The Thanksgiving Turkey

The Thanksgiving Turkey

“Something has worked in the past, until – well, it unexpectedly no longer does, and what we have learned from the past turns out to be at best irrelevant or false, at worst viciously misleading”
-Nassim Nicholas Taleb

In ‘The Black Swan’ Taleb introduces us to the Thanksgiving turkey. Every day the bird wakes and is provided with food, shelter and water by its human benefactors. It wants for nothing. As far as the turkey is concerned, this is what its life consists of. A pattern repeated daily, for months, it has no reason to believe that the future will be any different to the past.  Then a couple of weeks before Thanksgiving…

It’s not just turkeys who are susceptible to this problem. We all tend to ‘learn backwards’ as Taleb describes it.  We all assume that if something has repeated in the recent past it will continue to do so in the future.

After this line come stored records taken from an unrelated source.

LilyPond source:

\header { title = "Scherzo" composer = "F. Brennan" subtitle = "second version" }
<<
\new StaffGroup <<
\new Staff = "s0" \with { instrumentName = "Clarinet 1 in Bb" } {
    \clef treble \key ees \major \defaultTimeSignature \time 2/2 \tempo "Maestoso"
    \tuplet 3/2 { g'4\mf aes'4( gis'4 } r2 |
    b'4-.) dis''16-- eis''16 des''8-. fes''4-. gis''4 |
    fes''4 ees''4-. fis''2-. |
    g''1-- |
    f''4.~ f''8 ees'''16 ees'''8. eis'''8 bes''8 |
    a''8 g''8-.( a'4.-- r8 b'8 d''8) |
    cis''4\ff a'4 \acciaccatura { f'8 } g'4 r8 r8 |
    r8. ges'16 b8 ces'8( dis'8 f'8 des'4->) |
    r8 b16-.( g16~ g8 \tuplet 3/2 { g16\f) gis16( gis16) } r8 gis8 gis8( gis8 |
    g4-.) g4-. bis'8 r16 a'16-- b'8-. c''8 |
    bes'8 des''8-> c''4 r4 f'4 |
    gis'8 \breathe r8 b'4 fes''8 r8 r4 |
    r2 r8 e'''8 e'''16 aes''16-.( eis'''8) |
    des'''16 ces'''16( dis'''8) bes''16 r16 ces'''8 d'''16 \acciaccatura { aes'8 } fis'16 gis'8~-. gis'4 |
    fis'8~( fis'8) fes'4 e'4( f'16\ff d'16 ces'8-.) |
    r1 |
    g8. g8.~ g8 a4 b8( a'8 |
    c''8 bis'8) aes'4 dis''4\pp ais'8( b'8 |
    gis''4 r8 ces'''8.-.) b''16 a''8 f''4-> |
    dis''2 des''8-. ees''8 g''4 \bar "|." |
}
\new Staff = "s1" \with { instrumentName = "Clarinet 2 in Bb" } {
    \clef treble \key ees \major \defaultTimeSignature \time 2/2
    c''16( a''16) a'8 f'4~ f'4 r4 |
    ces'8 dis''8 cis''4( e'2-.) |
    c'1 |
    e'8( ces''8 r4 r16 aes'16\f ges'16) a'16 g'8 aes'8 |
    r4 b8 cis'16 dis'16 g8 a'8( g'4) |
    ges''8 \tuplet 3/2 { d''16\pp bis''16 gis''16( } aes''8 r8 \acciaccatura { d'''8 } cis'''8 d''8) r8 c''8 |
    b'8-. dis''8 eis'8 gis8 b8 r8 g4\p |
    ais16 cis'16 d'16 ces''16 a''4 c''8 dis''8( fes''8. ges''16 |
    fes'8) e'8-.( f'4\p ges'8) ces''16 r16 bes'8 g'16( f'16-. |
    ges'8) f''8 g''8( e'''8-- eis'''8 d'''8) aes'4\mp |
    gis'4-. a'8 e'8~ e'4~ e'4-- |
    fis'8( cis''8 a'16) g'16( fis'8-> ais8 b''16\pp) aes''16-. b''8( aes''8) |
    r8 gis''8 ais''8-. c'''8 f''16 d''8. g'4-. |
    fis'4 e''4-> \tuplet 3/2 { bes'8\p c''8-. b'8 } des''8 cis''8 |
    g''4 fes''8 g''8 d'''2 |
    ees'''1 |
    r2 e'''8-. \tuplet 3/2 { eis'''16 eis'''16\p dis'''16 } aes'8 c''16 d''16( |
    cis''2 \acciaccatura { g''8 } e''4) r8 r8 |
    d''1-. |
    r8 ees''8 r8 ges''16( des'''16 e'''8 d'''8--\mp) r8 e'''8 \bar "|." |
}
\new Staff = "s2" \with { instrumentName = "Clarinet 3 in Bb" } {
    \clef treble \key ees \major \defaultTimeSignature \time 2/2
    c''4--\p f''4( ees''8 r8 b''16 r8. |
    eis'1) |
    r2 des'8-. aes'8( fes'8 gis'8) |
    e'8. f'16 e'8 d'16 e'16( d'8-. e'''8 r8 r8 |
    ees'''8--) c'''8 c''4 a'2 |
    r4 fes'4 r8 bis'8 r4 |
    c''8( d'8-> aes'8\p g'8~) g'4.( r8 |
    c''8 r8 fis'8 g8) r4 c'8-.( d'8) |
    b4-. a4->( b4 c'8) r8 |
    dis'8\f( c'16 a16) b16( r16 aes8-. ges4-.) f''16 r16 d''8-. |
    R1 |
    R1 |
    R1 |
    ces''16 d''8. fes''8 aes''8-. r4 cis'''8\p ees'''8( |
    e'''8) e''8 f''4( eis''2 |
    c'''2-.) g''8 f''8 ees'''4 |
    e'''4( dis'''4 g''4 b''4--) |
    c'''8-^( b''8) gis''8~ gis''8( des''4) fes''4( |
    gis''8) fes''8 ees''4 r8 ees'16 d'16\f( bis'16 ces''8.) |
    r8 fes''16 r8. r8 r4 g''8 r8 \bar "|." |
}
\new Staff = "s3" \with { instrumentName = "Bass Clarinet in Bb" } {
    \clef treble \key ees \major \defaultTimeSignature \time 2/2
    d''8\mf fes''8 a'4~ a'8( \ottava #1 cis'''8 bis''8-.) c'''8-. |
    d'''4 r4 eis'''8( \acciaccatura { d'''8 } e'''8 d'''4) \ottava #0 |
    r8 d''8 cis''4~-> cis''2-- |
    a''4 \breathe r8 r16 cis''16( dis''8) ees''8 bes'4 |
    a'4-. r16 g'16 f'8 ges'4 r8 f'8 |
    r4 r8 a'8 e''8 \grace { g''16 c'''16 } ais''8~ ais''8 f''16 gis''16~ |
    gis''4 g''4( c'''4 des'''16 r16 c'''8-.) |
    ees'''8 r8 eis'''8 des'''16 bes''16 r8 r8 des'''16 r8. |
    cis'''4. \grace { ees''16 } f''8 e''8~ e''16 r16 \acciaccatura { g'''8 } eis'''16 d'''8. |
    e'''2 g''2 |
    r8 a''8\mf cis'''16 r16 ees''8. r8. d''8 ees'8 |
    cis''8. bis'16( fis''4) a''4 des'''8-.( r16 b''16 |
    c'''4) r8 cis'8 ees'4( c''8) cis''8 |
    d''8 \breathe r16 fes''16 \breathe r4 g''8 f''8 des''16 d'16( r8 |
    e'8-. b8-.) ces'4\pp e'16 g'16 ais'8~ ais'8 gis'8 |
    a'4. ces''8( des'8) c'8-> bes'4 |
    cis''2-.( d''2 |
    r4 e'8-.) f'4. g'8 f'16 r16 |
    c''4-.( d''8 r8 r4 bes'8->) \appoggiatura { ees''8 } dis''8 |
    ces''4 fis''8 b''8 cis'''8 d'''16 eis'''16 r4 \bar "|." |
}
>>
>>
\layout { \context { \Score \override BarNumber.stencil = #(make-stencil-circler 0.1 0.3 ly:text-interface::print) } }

This tendency to believe that what has occurred recently will keep happening is referred to as ‘recency bias’ in behavioural finance terms.

Recency bias permeates all aspects of our lives.  Consider anything with ‘The x greatest ever…’ in its title, where the list has been voted for by the general public, such as this one – the top 20 pop songs ‘of all time’ yet not one entry dates back further than the 1980s.

Another classic example is the tossing of a coin. A pattern of H H H H T T H T T H has the same probability of occurring as H H H H H H H H H H, yet in the case of the second pattern occurring we are much more likely to believe that the next coin toss will result in another heads.

To add insult to injury, once an outlier event occurs which we failed to foresee, we tend to believe it will happen again. Following the stock market crash of October 1987 many investors expected history to be repeated in subsequent Octobers.  There are investors who have been sitting in cash since the financial crisis in 2008/09 because they were convinced the market would plummet again. That’s an extremely costly mistake to have made.

When you bear in mind that 90% of all the data which exists in the world has been created in the last two years it’s no wonder that we find this behavioural trait so hard to keep in check.  Fortunately, as an investor, there are several steps you can take to mitigate its effects.

Firstly, and most importantly, accept that there is no such thing as a pattern of returns when it comes to investing. Don’t believe me? I give you, Exhibit A:


Source: Callan Associates

As I have said many times before on this blog, diversification is your friend, and the only truly free lunch.  The market does not know how diversified (or not) you are, and it doesn’t care.

Actively seek out contrary opinions to your own. Recency bias is often accompanied by its good pal confirmation bias. Together they can be a lethal combination so try and avoid living in an echo chamber.

Ignore the soothsayers and market forecasters. They have a terrible track record and have no more idea of which way markets are headed than anyone else. If anyone ever truly discovers how to predict market movements in advance they won’t be sharing that information with you, they’ll be too busy getting rich.

Manage your portfolio using a robust, evidence-based process. Rebalance when it gets out of kilter (and make your rebalancing process rules based as well). This will force the discipline of banking profits from recent winners and reallocating capital to recent under-performers and will help you to avoid doing what most investors do which is to chase performance by continually buying yesterday’s winners.

If you don’t think you have either the necessary time, discipline or emotional detachment to do this yourself, consider working with a financial planner who will do this for you in the context of your financial plan. It may be money well spent.

“After seeing a movie that dramatizes nuclear war, they worried more about nuclear war; indeed, they felt that it was more likely to happen. The sheer volatility of people’s judgement of the odds–their sense of the odds could be changed by two hours in a movie theater–told you something about the reliability of the mechanism that judged those odds.”